• _Textauszug_

━━━━━━━━━━━━━━━━━━━━━━━━━━━━━━

Die monokline Anisotropie (von altgriechisch μόνος mónos „allein“, „einzig“ und κλίνειν klinein „neigen“, „beugen“), gehörend zum gleichnamigen Kristallsystem, ist eine spezielle Art der Richtungsabhängigkeit eines Werkstoffs / Materials.

Monokline Materialien wie im Bild haben die folgenden Eigenschaften:

  1. Das Kraft-Verformungs-Verhalten ändert sich nicht, wenn das Material um 180 Grad auf der Grundebene gedreht wird, die die Seiten a und b enthält.
  2. Bei reinem Zug in der Grundebene (in a- oder b-Richtung) kommt es zu Schubverzerrungen in der Grundebene.
  3. Scherungen senkrecht zur Grundebene (ac oder bc enthaltend) sind gekoppelt.

Ein monoklin anisotropes linear elastisches Material besitzt maximal 13 Materialparameter.

━━━━━━━━━━━━━━━━━━━━━━━━━━━━━━

• _Aufgabenstellung_
- A) Gib den Textauszug zur monoklinen Anisotropie wortgetreu wieder, beginnend mit „Monokline Materialien wie“ und fortlaufend bis einschließlich „und b enthält.“.
- B) Führe den Textauszug zur monoklinen Anisotropie im gleichen Stil im Anschluss an seinen letzten Satz weiter.

━━━━━━━━━━━━━━━━━━━━━━━━━━━━━━

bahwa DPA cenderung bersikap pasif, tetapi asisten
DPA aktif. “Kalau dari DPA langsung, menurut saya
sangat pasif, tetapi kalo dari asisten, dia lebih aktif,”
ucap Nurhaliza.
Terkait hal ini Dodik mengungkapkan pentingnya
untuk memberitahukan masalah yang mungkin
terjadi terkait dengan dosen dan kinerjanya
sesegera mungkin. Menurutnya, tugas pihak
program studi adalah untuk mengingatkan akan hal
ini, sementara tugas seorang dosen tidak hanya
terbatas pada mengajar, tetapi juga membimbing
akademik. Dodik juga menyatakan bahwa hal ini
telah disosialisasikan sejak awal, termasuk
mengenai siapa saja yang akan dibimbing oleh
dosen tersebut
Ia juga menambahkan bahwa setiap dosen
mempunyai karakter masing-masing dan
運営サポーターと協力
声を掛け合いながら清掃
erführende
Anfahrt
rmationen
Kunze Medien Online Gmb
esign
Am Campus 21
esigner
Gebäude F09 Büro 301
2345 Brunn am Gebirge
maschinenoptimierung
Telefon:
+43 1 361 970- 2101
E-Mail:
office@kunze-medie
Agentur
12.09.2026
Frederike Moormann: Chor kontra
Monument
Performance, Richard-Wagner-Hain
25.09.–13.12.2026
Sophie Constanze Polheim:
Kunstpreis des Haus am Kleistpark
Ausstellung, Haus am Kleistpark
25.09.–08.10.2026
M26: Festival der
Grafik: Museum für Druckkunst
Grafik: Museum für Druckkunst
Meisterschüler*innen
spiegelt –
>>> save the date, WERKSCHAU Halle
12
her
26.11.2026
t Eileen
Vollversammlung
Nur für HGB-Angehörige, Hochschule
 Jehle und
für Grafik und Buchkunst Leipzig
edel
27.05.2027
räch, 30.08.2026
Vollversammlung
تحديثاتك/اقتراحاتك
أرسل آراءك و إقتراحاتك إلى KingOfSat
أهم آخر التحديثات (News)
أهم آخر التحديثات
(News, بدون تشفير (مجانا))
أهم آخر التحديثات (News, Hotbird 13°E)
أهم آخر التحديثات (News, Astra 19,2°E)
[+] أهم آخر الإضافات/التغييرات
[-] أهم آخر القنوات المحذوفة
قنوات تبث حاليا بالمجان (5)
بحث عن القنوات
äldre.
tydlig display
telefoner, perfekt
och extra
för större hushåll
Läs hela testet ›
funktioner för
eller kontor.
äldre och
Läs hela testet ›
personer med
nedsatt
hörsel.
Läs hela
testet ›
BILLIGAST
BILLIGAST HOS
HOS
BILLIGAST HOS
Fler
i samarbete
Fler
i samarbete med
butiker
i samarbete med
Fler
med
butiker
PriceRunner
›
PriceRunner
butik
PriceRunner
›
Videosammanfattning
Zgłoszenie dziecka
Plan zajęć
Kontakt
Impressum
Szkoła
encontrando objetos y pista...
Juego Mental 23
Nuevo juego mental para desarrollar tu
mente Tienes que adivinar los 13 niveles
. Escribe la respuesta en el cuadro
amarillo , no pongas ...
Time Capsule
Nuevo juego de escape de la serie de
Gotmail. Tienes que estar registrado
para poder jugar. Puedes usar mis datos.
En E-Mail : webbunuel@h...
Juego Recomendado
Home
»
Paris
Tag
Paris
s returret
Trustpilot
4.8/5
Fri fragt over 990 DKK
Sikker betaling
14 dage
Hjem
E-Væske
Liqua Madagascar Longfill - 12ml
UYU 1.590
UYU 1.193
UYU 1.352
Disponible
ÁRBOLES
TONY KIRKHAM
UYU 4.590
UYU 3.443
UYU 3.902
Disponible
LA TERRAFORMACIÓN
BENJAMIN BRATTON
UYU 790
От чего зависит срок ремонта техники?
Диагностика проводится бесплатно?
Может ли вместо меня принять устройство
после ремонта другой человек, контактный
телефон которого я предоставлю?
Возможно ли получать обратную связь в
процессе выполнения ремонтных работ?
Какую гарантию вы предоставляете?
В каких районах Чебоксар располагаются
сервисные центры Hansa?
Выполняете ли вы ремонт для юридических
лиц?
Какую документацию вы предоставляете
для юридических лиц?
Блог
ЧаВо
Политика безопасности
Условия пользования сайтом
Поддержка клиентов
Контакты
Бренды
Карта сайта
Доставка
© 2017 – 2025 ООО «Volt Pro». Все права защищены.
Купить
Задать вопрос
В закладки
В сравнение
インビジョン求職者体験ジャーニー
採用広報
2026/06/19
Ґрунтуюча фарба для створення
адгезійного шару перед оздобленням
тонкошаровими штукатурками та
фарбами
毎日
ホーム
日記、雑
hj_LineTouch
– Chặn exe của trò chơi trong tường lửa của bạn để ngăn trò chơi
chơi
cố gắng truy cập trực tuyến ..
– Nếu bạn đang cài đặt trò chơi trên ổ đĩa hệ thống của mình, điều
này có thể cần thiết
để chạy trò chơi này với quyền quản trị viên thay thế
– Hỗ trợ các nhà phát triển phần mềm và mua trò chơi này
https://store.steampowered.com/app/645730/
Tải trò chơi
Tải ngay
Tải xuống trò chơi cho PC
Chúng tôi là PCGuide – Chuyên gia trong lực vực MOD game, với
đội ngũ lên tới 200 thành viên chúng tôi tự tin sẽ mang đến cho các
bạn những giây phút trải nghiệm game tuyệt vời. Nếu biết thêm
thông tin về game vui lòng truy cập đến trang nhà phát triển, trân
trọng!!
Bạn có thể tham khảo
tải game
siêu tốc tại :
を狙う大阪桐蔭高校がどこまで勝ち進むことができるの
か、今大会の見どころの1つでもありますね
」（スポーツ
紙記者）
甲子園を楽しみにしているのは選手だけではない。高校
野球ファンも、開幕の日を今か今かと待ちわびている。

━━━━━━━━━━━━━━━━━━━━━━━━━━━━━━

• _Lösungen_
- A)
Monokline Materialien wie im Bild haben die folgenden Eigenschaften:

  1. Das Kraft-Verformungs-Verhalten ändert sich nicht, wenn das Material um 180 Grad auf der Grundebene gedreht wird, die die Seiten a und b enthält.

- B)
Ein Material ist isotrop, wenn es richtungsunabhängig dasselbe Kraft-Verformungs-Verhalten hat. Bei anisotropen Materialien ist das Kraft-Verformungs-Verhalten von der Belastungsrichtung abhängig. Die monokline Anisotropie ist ein Spezialfall der triklinen Anisotropie und enthält ihrerseits die Tetragonale Anisotropie und Orthotropie als Sonderfall (β=90°, siehe Bild).[1]:381 f.

Feldspate gelten als die wichtigsten gesteinsbildenden Minerale der Erdkruste und kristallieren monoklin oder triklin. Einige als Elektrodenmaterial für Lithium-Ionen-Akkumulatoren geeignete Materialien,[2] Zirkoniumdioxid (m-ZrO2)[3] und Gips, sind technisch bedeutsame monoklin anisotrope Werkstoffe. Kristalle des monoklinen Kristallsystems, mit einer Elementarzelle wie im Bild, sind monoklin anisotrop.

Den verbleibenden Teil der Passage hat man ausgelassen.